:: Exercise brief ::
Make an exact copy of the records that follow, with each picture omitted.

Segment Start: Given data

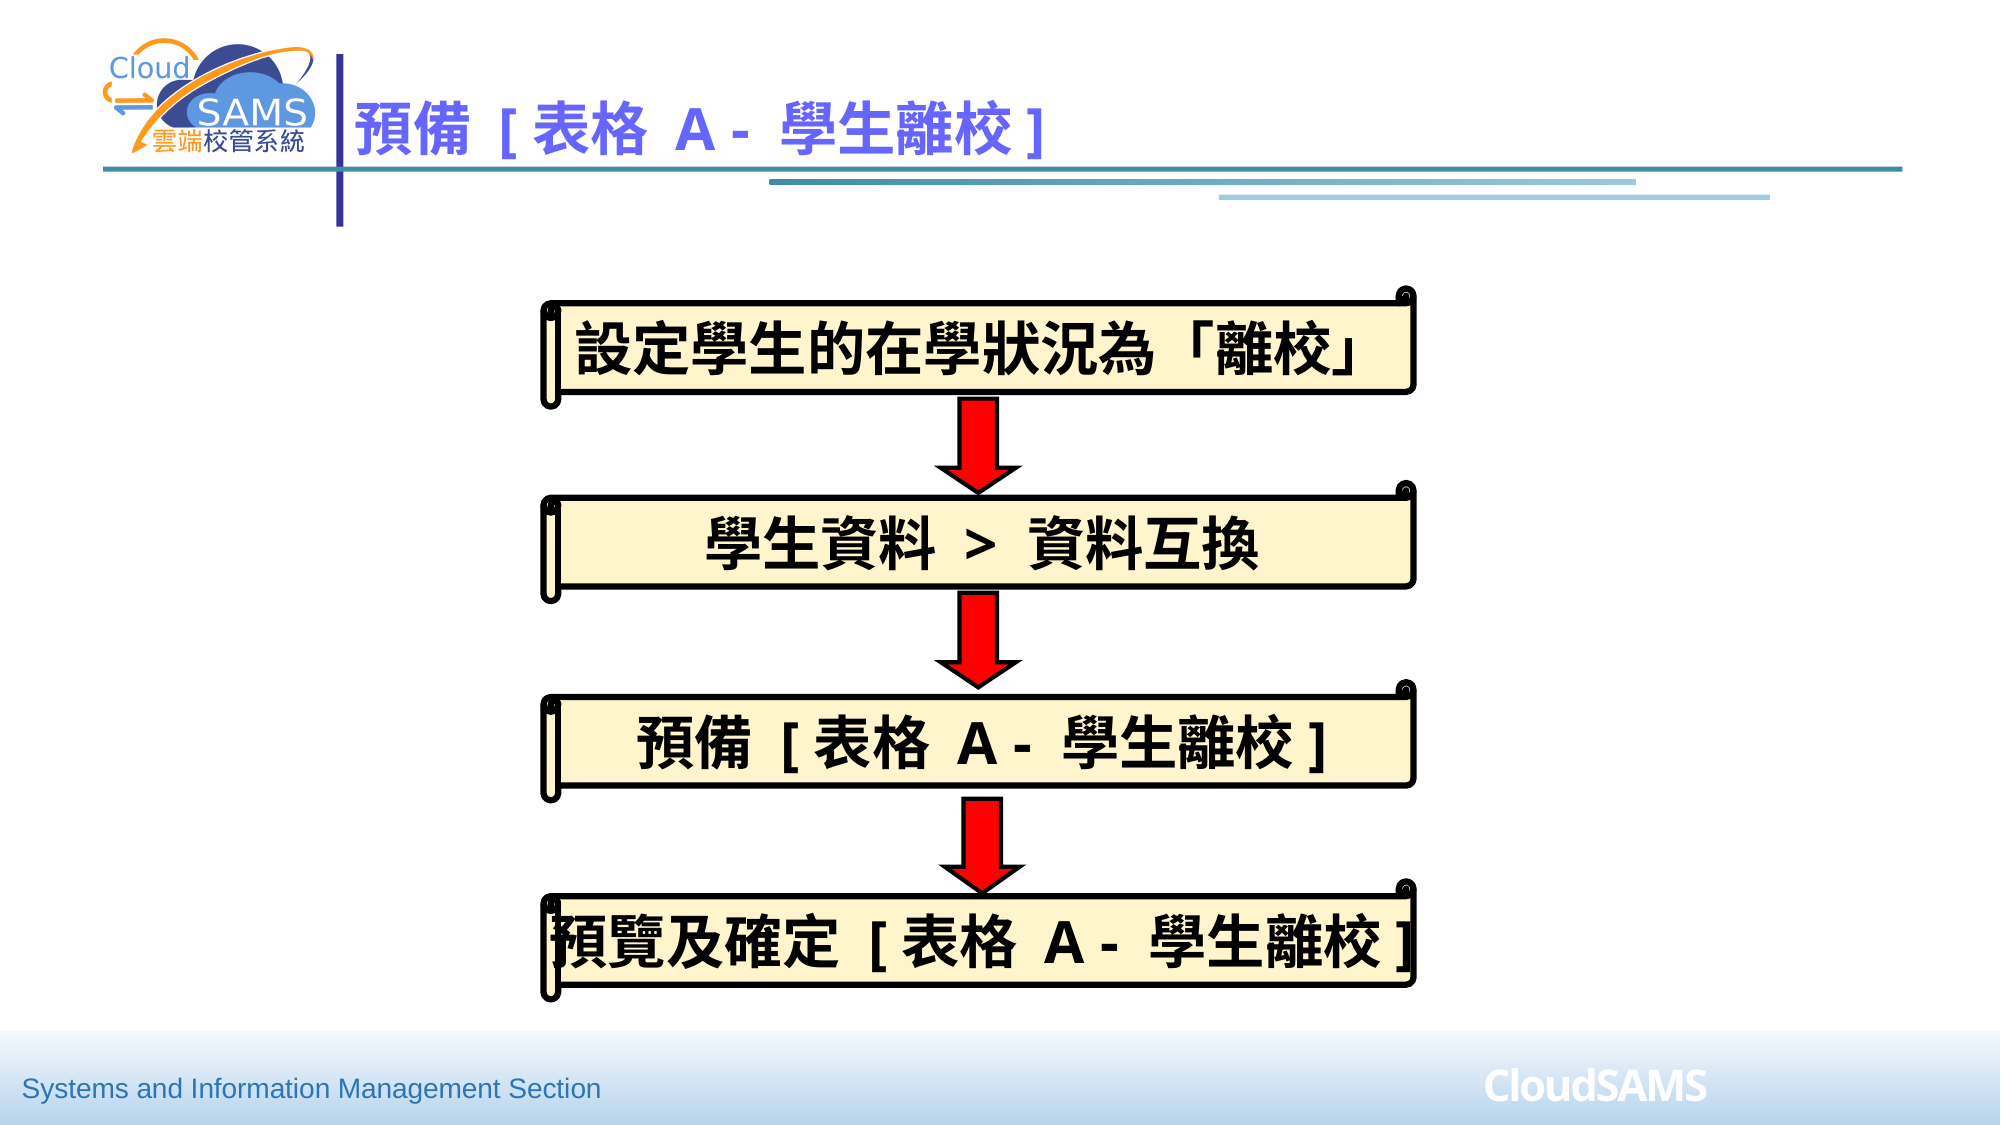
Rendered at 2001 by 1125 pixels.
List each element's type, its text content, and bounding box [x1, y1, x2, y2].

text_box [940, 398, 1016, 493]
text_box 預備 [表格 A - 學生離校] [543, 682, 1414, 801]
text_box [940, 592, 1016, 688]
text_box 預覽及確定 [表格 A - 學生離校] [543, 881, 1414, 1000]
picture [87, 7, 349, 175]
title 預備 [表格 A - 學生離校] [340, 44, 1907, 170]
text_box [944, 798, 1020, 894]
text_box 學生資料 > 資料互換 [543, 483, 1414, 602]
text_box 設定學生的在學狀況為「離校」 [543, 288, 1414, 407]
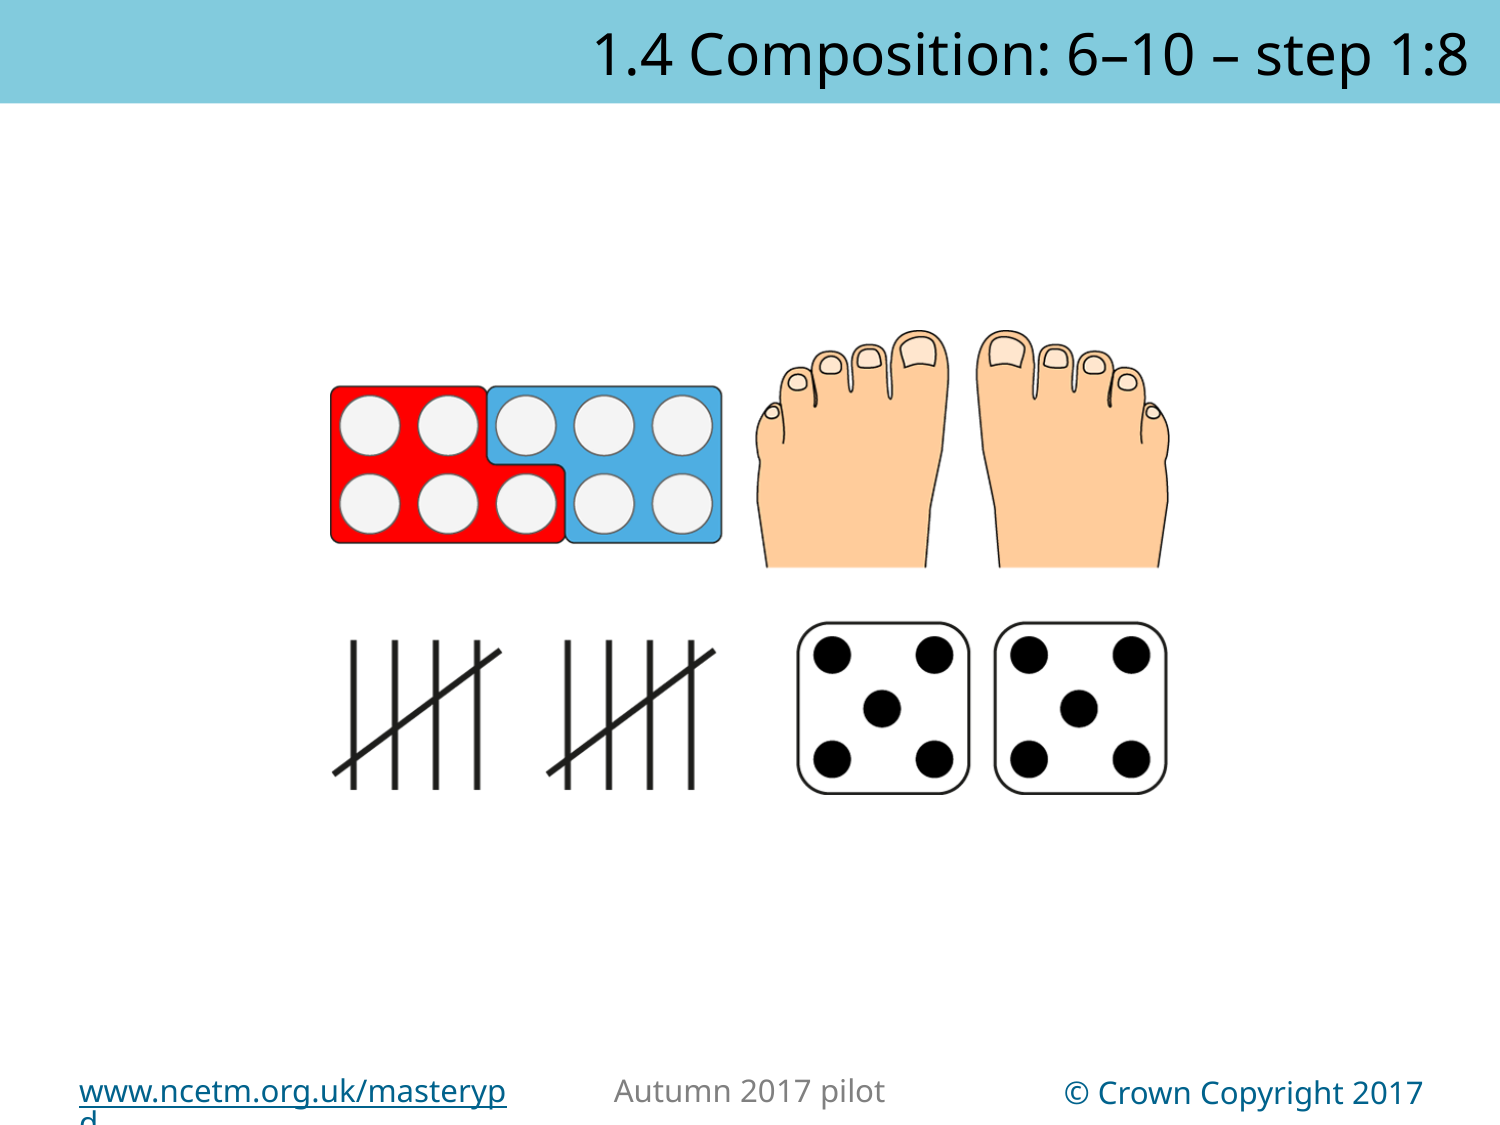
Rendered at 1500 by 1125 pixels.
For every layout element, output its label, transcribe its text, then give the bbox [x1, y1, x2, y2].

picture [330, 330, 1170, 795]
list 1.4 Composition: 6–10 – step 1:8 [0, 0, 1500, 104]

Segment End: Given data

:: Problem solution ::
Rendered at 2001 by 1125 pixels.
List each element's type, its text content, and bounding box [x1, y1, x2, y2].

text_box [940, 398, 1016, 493]
text_box 預備 [表格 A - 學生離校] [543, 682, 1414, 801]
text_box [940, 592, 1016, 688]
text_box 預覽及確定 [表格 A - 學生離校] [543, 881, 1414, 1000]
picture [87, 7, 349, 175]
title 預備 [表格 A - 學生離校] [340, 44, 1907, 170]
text_box [944, 798, 1020, 894]
text_box 學生資料 > 資料互換 [543, 483, 1414, 602]
text_box 設定學生的在學狀況為「離校」 [543, 288, 1414, 407]
Rendered at 1500 by 1125 pixels.
For every layout element, output its label, transcribe its text, then give the bbox [x1, y1, x2, y2].

picture [330, 330, 1170, 795]
list 1.4 Composition: 6–10 – step 1:8 [0, 0, 1500, 104]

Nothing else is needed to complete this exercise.